Granted, marketers have been calling for this kind of flexibility since the pandemic — some even earlier. What’s different now is the weight retail media carries. It’s no longer a line item for experimentation — it’s central to how companies go to market. And now, in a moment of economic whiplash, retail media is one of the systems they’re leaning on hardest — not just to survive but to seize the opportunity wherever it appears.

“We’re still seeing brands push for more flexibility in their retail media commitments, especially with tariffs and broader economic uncertainty in the mix,” Julie Sechrist, director of brand strategy at Tandemtide, said in an emailed response. “JBPs [Joint Business Plans] are getting a closer look — many of our clients are leaning into more performance-driven, adaptive partnerships that give them room to pivot when the landscape shifts.”

On the ground, that evolving mindset looks like fewer long-term deals, and more short-cycle buying. Budgets are being broken into smaller tranches, and are being released in waves based on real-time sales, supply chain visibility and even tariff headlines. Some advertisers are rewiring their trading deals, entirely replacing rigid commitment with placements that can be dialed up and down at a moment’s notice. Others are tying media spending directly to inventory data, ensuring that if products are delayed — or priced out of reach — the ad dollars don’t follow.

“Retail media has been headed toward this point for a while and what we’re seeing over the last week is the latest example of how the marketplace is having to change when something unexpected happens,” said Erich Parker, svp of integrated media at shopper marketing agency Blue Chip.

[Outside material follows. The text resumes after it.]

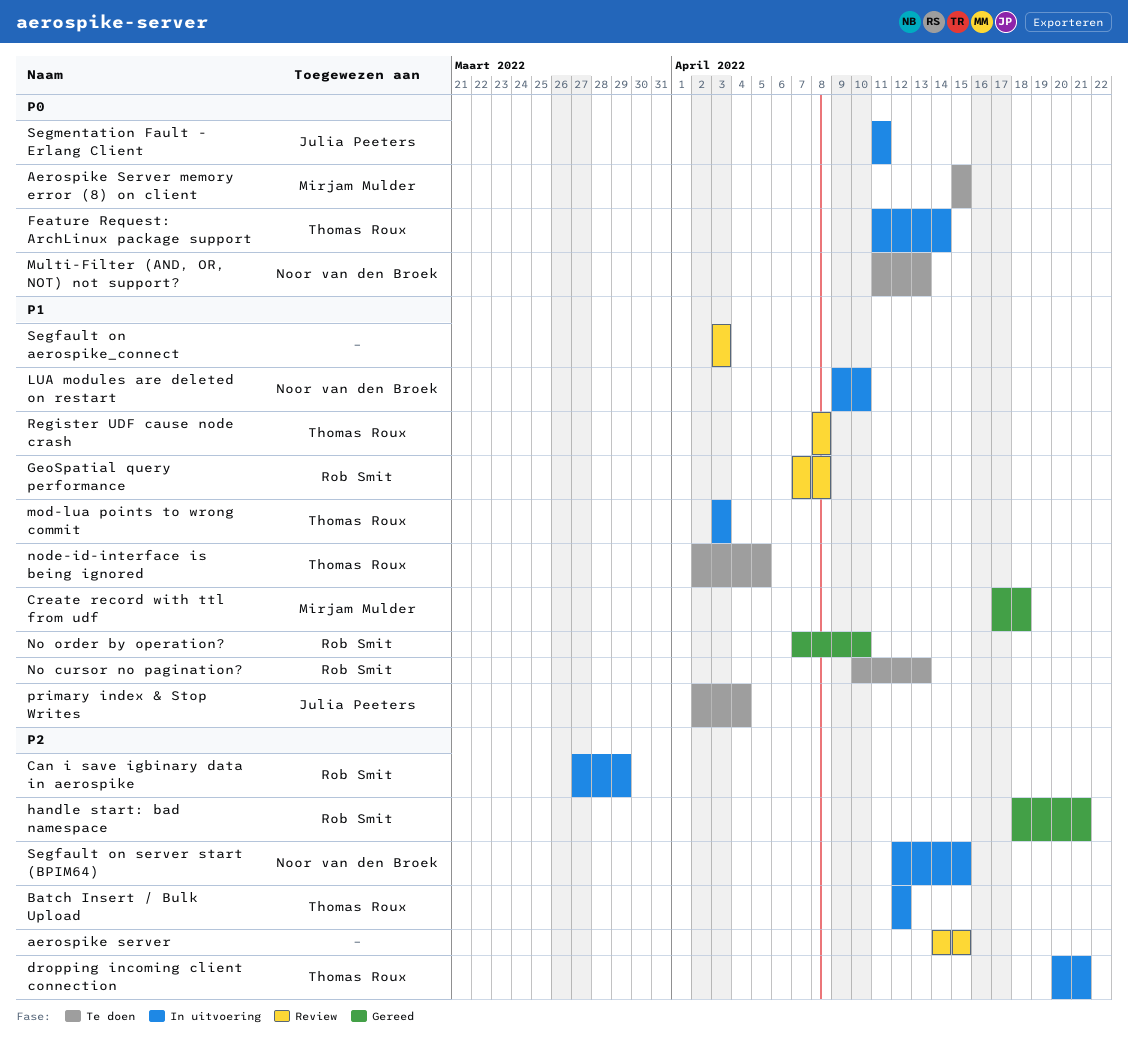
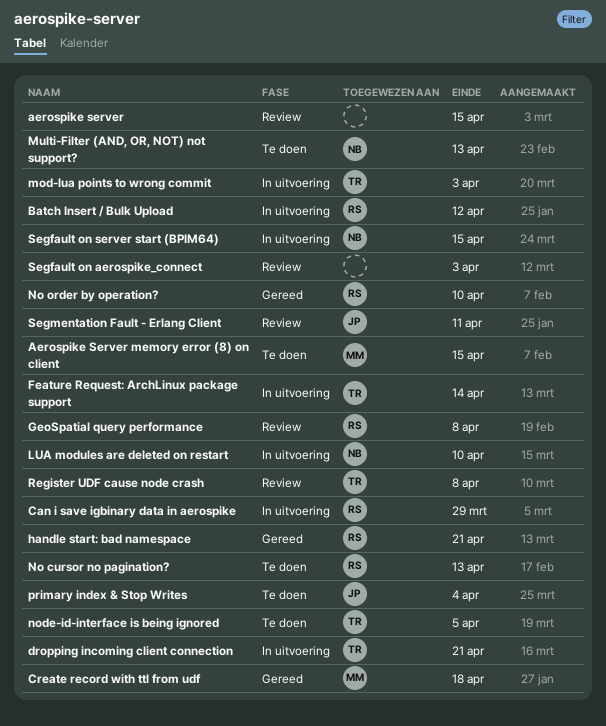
Batch Insert / Bulk Upload, owner: Thomas Roux -> Rob Smit
Segmentation Fault - Erlang Client, status: In uitvoering -> Review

These tactics are quickly becoming the foundation of marketer-retailer negotiation. It’s still early days, to be clear, but they’re already moving beyond where money is going to focus on how quickly it can move. And for that kind of agility, precision is key. Marketers will need to know not just what’s moving, but also what’s profitable. That level of granularity will separate those who can move with the moment from those who get left behind.

“Brands are focused on production and supply chain considerations right now,” said Dan Eisenberg, CMO at Blue Chip. “No one can answer the marketing and media implications yet.”

But what they do know is that top-line performance alone isn’t enough anymore. The pressure now is to isolate impact — to find the signal in the noise and connect ad dollars to actual business outcomes. That rigor sharpens when uncertainty sets in. When budgets tighten, marketers don’t just pause, they interrogate. Which is why incrementality has gone from a nice-to-have to a must-prove.

“Measuring the impact of retail media on each retailer and against their total business is an industry-wide challenge right now that all brands are trying to solve,” Digitas’ head of retail media Christa Klausner said in an email. “Clients are leaning on their agency partners, like Digitas, to standardize and normalize their measurement metrics to truly understand what is driving incremental sales.”

And inevitably, this will concentrate spending. Dollars will consolidate into fewer, but more proven, retail media platforms — the ones marketers trust to deliver when it matters most. Not only reach but return. Not just presence but precision.

“There’s going to be desire for many businesses to go further down the funnel and focus on ROAS but that can be manipulated relatively easily, whether its cutting ad spend or remarketing to people who’ve already looked at their stuff,” said Patrick Petriello, director of retail marketplace strategy at Acadia. “Really, all they’ve actually done is shrunk the brand because they haven’t actually reached a single new shopper.”

In a market that changes overnight, incrementality may be one of the few metrics that still matters.

“Ultimately, brands are prioritizing marketplaces that are delivering growth. If they see traction with emerging platforms, they’ll invest more,” said Julie Spear, partner and head of retail marketplace services at Acadia. “But if growth stalls, they’re quick to reallocate budgets to proven players like Amazon and Walmart. It’s a performance-driven approach, with growing attention on where retail media can extend beyond the platform.”